SOURCE PASSAGE
Mission Statement

The Soboba Tribal Environmental Department is committed to protecting, restoring, and enhancing natural resources on the Soboba Reservation for all tribal members past, present, and future.

What We Do

The Environmental Department works to raise awareness of all aspects of the environment. This includes solid waste issues, pollution prevention, water and air quality, conservation measures, household hazardous waste disposal, and many other areas. In addition to community outreach and education efforts such as participating in community events, the department also hosts an annual Tribal Earth Day event and community clean up days. We also conduct surface water quality testing on streams running through the reservation, collect and manage geographical data, and create programs to address environmental concerns.

An easy way to begin learning about the environment around you is to visit the United States Environmental Protection Agency website and use MyEnvironment


The Soboba Tribal Department would like to thank all Tribal Members and colleagues for such a great year. The Department wishes everyone safe and happy holidays.

TASKS
a. Answer these questions using the Soboba Environmental Department text:
(i) What annual event does the department host?
(ii) What kind of testing does the department carry out on streams running through the reservation?
(iii) Which website and tool does the text recommend as an easy starting point for learning about the environment?
b. List every environmental area that the Soboba Environmental Department text names as part of its awareness work.
c. Write a continuation of the Soboba Environmental Department text that picks up after its final sentence.

RECORD SET
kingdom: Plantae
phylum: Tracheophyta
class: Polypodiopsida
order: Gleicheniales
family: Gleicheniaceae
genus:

ANSWERS PER TASK
a.
(i) An annual Tribal Earth Day event.
(ii) Surface water quality testing.
(iii) The United States Environmental Protection Agency website and its MyEnvironment tool.

b.
- Solid waste issues
- Pollution prevention
- Water and air quality
- Conservation measures
- Household hazardous waste disposal

c.
The holiday season is finally upon us! With the chilly winter air nipping at our noses and the festivities this time of year brings, it gives us all the opportunity to put our greenest foot forward and make this season a more eco-friendly one. According to the U.S. EPA and CDC, Americans throw away 25% more trash between Thanksgiving and New Year’s Eve. This extra trash is mostly composed of food waste, shopping bags, product packaging, and wrapping paper. The holiday increase in waste adds up to a whopping 1 million tons of additional waste per week that’s sent to U.S. landfills. Check out the chart below to see other interesting holiday eco-facts including how many trees are used to supply the 8,000 tons of wrapping paper used during Christmas. Here’s a hint… it’s a lot!

So if you're thinking of a more sustainable and eco-friendlyholiday season, check out these great holiday ideas that could make your Christmas a little greener!


  1. Add Organic and Local Foods to your Holiday Feasts: support local farmers who grow sustainable meats and produce.
  2. Reuse Packaging Cartons and Shipping Materials and if possible opt for eco-friendly packing materials.
  3. Use Eco-friendly Décor: decorate for the holidays using natural festive items like living Christmas trees, pinecones, and holly berry.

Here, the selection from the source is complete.